The flowering stem is 2 cm long, spreading laterally, with flowers attached by short pedicels. The flowers have 5 green sepals, about 6 mm long and widely spreading; petals are yellow and 7 mm long. The type specimen was observed blooming in January.

== Distribution ==
Sedum pachyphyllum is endemic to central Mexico, where it grows in the Sierra Mixteca. Because of its use as an ornamental plant, S. pachyphyllum has become established outside its native range, especially in Spain, where naturalized populations have been documented in the provinces of Valencia and Castellón. In Italy, a naturalized population of plants growing near Riva del Garda were identified as hybrids between S. pachyphyllum and Echeveria agavoides.

== Taxonomy ==
The type specimen of Sedum pachyphyllum was collected by Carl Albert Purpus in 1907 near San Luis Amatlán in Oaxaca. Joseph Nelson Rose formally described the species in 1911. Its species epithet, pachyphyllum, comes from the Greek words pachys (meaning thick) and phyton (meaning plant), referring to the plant's thick, fleshy leaves. S. pachyphyllum belongs to a clade of about 90 closely-related species within the Sedum genus called section Pachysedum, one of 22 sections named by Alwin Berger in 1930.

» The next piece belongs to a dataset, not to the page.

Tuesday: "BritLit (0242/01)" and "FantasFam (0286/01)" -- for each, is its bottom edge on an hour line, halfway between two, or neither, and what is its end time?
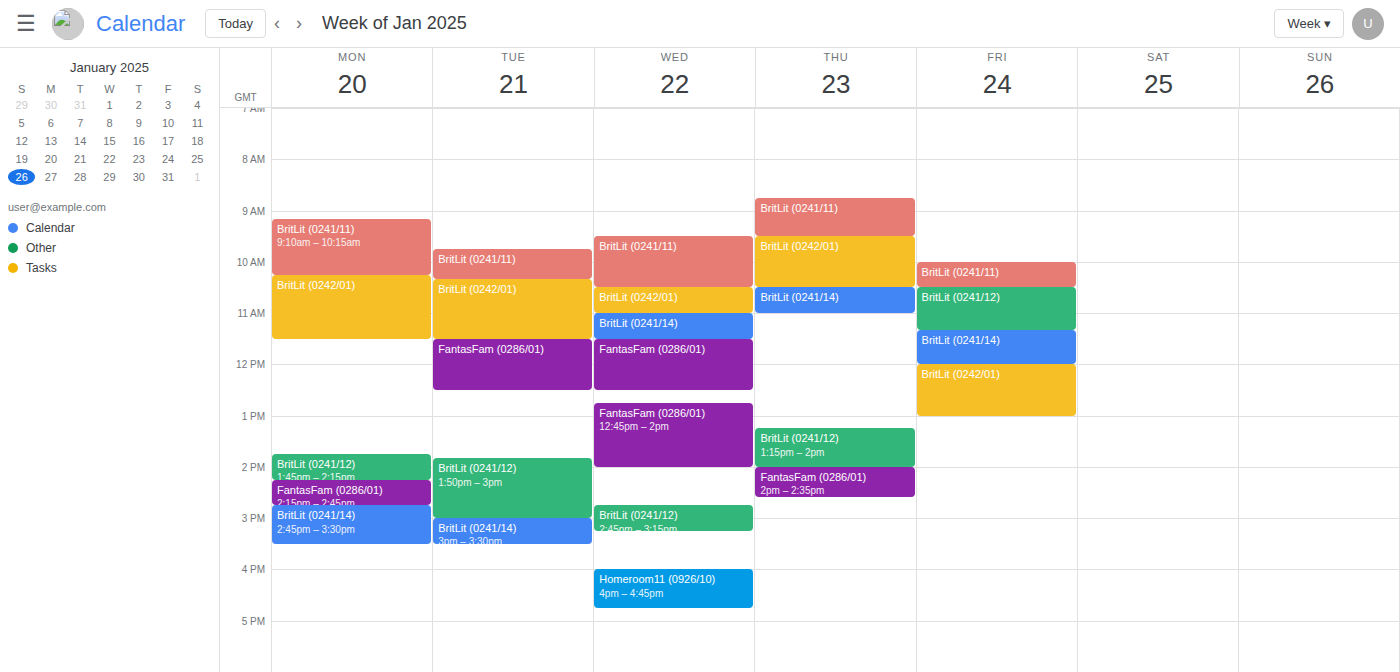
"BritLit (0242/01)": 11:30 AM, halfway between the 11 AM and 12 PM lines. "FantasFam (0286/01)": 12:30 PM, halfway between the 12 PM and 1 PM lines.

Two hybrids with S. pachyphyllum parentage have been formally described. The artificial hybrid Sedum × rubrotinctum (S. pachyphyllum × S. stahlii), sometimes called the jelly bean plant, is a popular ornamental plant. The intergeneric hybrid × Sedeveria mauroi (Echeveria agavoides × S. pachyphyllum) is an introduced species in Italy.

== Uses ==
Sedum pachyphyllum is cultivated, including for use in gardens and on green roofs, in part because of its drought tolerance.